41-letni Adamek wygrał swoje ostatnie trzy walki i życzeniowy scenariusz zakładał, że wygra czwartą, która pozwoli mu walczyć o regularny pas WBA z 45-letnim Portorykańczykiem Fresem Oquendo. Problem w tym, że na drodze do tego pojedynku stał Miller.
Pięściarz będący wybrykiem natury. Cięższy od Adamka o 41 kg, szeroki w barach jak szafa trzydrzwiowa, wywierający presję, zadający więcej ciosów niż znacznie lżejsi bokserzy. I do tego twardy. Ciosy Adamka, które skruszyły w kwietniu w Częstochowie Joeya Abella, nie robiły na Millerze żadnego wrażenia. Polak próbował, ale szczelnie schowany za podwójną gardą „Big Baby" nic sobie z jego ciosów nie robił. A jak sam uderzał, to bolało od samego patrzenia.

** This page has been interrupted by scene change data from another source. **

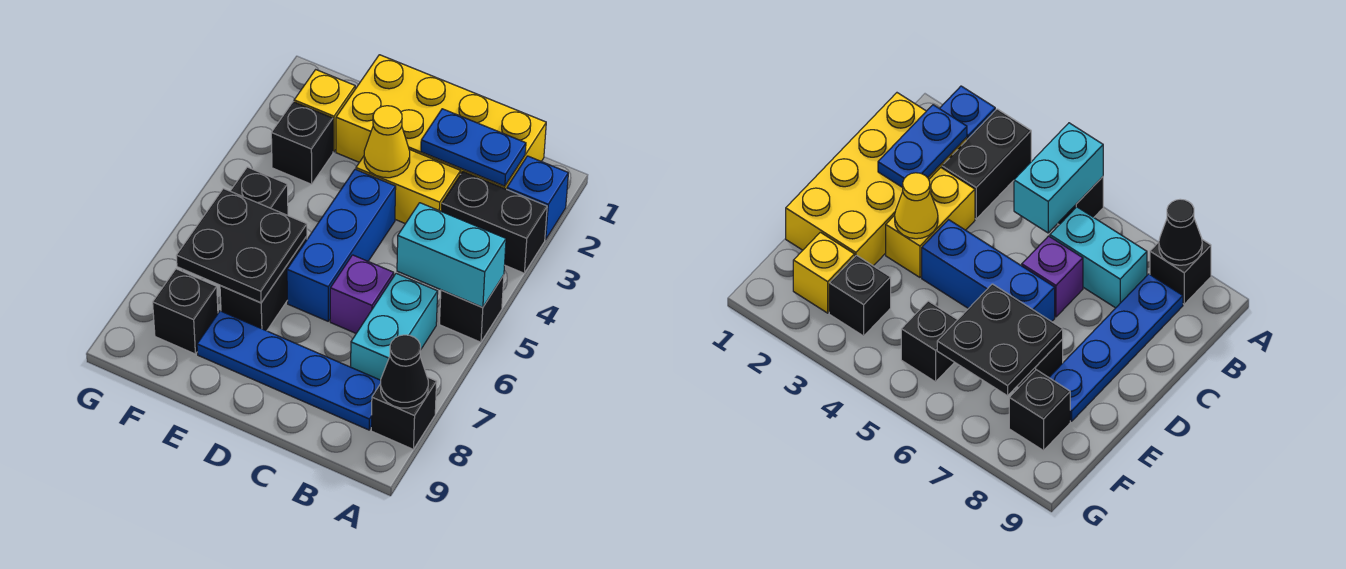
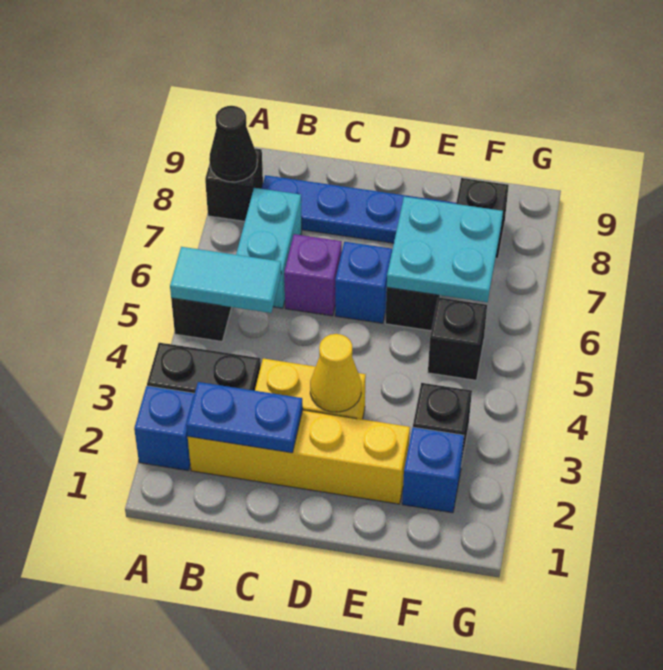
cyan brick A5:B5 level 2 -> cyan tile A5:B5 level 2
yellow brick B1:E2 level 1 -> yellow brick B2:E2 level 1
blue brick D4:D6 level 1 -> blue brick D6 level 1
black plate E6:F7 level 2 -> cyan plate E6:F7 level 2
yellow brick F2 level 1 -> blue brick F2 level 1

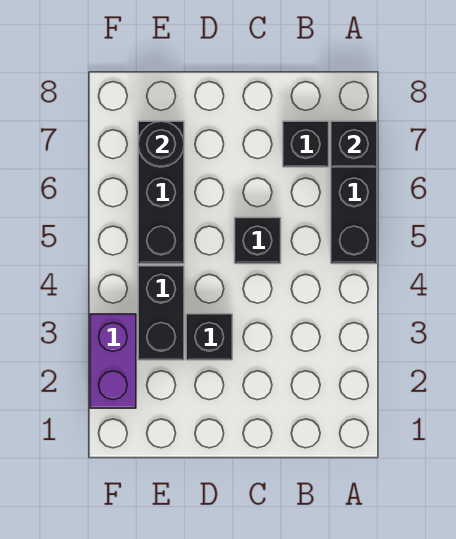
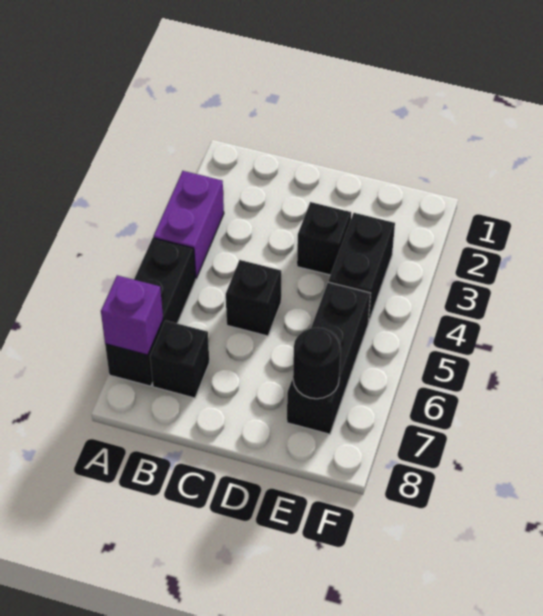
black brick A7 level 2 -> purple brick A7 level 2
purple brick F2:F3 level 1 -> purple brick A3:A4 level 1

Adamek nie mógł tej walki wygrać. Nie miał argumentów. Ten Adamek sprzed lat, który znokautował Andrzeja Gołotę czy pokonał na punkty Chrisa Arreolę, też nie zatrzymałby Millera. Bez armat nie da się tego zrobić, a nogi też już nie te, bo lata lecą.
Adamek zdecydował się walczyć z niepokonanym, o 12 lat młodszym turem, i chociażby za to, że się odważył na taką próbę, należy mu się uznanie. Za darmo oczywiście nie walczył, gaża była przyzwoita, znów mógł się ogrzać w świetle kamer. Ostatni pojedynek na amerykańskiej ziemi stoczył cztery lata temu, przegrał wtedy z Wiaczesławem Głazkowem. Powrót do Chicago był symboliczny, w 2005 roku sięgnął tam po swój pierwszy pas mistrza świata w wadze półciężkiej (WBC, limit 79,4 kg). Teraz ważył prawie 103 kg, a i tak wyglądał przy Millerze jak bokser niższej kategorii.